- _WHAT YOU SHOULD DO_
Below are the records; copy each line in which "Left" occurs.

- _TASK MATERIAL_
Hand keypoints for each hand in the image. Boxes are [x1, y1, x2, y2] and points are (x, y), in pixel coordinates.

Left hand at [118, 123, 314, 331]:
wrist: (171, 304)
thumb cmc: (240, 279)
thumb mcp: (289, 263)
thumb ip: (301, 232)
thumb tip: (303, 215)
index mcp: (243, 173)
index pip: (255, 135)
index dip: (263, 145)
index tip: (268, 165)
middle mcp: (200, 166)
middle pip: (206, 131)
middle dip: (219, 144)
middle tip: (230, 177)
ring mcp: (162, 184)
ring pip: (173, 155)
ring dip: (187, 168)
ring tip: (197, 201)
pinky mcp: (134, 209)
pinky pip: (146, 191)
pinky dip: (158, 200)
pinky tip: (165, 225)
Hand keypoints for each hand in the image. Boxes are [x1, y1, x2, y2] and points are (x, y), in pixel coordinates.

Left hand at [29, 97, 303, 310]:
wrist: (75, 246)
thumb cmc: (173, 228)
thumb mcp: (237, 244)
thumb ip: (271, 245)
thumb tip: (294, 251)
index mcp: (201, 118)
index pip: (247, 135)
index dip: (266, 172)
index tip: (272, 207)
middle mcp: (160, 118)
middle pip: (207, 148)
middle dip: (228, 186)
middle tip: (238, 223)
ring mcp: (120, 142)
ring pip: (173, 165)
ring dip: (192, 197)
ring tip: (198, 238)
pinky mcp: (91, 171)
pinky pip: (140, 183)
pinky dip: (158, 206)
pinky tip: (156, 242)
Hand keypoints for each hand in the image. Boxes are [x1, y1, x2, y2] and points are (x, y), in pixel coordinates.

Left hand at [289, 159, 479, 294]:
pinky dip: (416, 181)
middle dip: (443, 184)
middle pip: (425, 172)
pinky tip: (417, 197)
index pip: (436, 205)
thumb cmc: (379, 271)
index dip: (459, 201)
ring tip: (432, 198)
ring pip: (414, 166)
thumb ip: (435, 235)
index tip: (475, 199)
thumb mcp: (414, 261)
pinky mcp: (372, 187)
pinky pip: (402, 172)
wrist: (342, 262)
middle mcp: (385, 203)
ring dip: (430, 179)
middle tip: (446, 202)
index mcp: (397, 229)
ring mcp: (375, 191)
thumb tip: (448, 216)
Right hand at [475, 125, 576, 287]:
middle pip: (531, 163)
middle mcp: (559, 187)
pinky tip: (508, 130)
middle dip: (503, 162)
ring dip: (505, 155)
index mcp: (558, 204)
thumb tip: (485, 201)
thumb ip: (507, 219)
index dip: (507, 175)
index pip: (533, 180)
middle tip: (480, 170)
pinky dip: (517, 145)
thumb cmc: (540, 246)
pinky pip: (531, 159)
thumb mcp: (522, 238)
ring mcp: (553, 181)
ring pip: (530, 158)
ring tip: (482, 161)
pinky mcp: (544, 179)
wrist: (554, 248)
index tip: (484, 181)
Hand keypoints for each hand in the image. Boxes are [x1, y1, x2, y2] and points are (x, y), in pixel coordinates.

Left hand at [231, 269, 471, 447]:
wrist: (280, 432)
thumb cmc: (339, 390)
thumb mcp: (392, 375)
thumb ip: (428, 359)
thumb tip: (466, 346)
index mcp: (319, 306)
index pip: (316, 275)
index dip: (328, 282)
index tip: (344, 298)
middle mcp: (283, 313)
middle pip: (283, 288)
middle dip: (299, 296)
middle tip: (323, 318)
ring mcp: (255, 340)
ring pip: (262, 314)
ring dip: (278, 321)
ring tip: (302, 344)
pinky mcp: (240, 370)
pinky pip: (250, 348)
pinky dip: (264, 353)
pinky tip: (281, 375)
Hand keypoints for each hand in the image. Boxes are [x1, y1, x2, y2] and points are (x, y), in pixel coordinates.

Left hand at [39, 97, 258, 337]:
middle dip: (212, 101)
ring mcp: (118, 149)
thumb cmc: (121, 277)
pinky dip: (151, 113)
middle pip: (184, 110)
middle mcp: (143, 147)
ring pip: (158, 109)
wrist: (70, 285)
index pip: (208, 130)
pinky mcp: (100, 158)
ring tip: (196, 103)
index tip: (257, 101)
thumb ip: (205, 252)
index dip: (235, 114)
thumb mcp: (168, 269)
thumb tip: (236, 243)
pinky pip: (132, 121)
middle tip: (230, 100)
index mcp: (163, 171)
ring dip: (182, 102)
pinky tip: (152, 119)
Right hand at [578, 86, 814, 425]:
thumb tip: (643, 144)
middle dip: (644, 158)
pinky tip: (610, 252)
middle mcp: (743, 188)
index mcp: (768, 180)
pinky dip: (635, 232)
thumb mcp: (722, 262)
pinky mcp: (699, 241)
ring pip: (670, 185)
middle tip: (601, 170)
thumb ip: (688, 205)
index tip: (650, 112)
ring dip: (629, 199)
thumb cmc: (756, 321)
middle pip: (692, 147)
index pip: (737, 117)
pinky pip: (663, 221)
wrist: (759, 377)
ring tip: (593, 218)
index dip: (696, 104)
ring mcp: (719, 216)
* * *
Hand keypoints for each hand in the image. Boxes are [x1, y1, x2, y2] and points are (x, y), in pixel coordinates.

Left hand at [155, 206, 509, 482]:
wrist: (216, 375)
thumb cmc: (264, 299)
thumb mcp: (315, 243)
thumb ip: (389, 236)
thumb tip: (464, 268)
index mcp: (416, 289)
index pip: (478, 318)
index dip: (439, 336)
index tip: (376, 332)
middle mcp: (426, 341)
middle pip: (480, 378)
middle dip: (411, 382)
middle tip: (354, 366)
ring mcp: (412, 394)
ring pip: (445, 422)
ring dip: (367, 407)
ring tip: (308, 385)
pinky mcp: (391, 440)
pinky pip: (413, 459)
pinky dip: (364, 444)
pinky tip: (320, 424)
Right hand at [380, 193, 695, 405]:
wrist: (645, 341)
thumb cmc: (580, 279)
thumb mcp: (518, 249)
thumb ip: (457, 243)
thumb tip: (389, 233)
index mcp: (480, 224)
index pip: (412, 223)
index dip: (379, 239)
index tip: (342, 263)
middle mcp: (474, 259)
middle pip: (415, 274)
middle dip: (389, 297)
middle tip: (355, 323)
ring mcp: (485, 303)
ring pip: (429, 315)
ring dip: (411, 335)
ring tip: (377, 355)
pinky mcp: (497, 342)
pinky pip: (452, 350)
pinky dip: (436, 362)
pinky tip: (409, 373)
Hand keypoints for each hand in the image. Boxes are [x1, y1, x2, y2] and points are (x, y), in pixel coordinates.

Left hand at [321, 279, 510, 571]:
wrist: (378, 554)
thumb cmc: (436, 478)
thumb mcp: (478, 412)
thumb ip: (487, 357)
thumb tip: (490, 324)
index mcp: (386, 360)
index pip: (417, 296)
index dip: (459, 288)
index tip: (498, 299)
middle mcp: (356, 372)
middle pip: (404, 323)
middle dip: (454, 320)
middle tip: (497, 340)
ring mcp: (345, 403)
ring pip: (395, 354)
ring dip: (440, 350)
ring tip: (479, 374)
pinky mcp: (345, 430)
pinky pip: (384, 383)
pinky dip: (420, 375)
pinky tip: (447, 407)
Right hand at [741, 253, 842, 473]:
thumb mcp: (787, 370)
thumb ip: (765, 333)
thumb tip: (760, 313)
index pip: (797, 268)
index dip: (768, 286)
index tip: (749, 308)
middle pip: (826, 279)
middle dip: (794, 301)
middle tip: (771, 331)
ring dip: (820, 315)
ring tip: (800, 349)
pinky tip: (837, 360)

- _EXPECTED ANSWER_
Left hand at [118, 123, 314, 331]:
Left hand at [29, 97, 303, 310]:
Left hand at [289, 159, 479, 294]:
Left hand at [231, 269, 471, 447]:
Left hand at [39, 97, 258, 337]:
Left hand at [155, 206, 509, 482]:
Left hand at [321, 279, 510, 571]:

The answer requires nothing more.